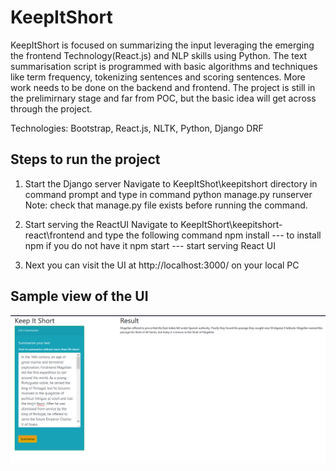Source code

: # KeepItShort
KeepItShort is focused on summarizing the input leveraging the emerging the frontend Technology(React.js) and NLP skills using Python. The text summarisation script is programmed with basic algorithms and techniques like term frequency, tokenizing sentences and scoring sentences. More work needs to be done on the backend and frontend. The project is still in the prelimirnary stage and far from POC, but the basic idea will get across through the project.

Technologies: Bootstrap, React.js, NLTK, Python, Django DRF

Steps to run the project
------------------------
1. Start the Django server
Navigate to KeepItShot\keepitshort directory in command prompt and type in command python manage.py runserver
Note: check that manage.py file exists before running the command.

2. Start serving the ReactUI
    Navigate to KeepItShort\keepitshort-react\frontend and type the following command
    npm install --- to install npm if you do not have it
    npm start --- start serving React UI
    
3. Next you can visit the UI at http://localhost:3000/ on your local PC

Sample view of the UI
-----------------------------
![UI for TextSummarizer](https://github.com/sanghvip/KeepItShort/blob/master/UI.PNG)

● ● ● ●

DIRECTIVE >>
Rewrite the lines above as a numbered list, from the line holding "Steps to run the project" to the line holding "Note: check that", inclusive. Leave out any blank lines.

EXERCISE RESULT >>
1. Steps to run the project
2. ------------------------
3. 1. Start the Django server
4. Navigate to KeepItShot\keepitshort directory in command prompt and type in command python manage.py runserver
5. Note: check that manage.py file exists before running the command.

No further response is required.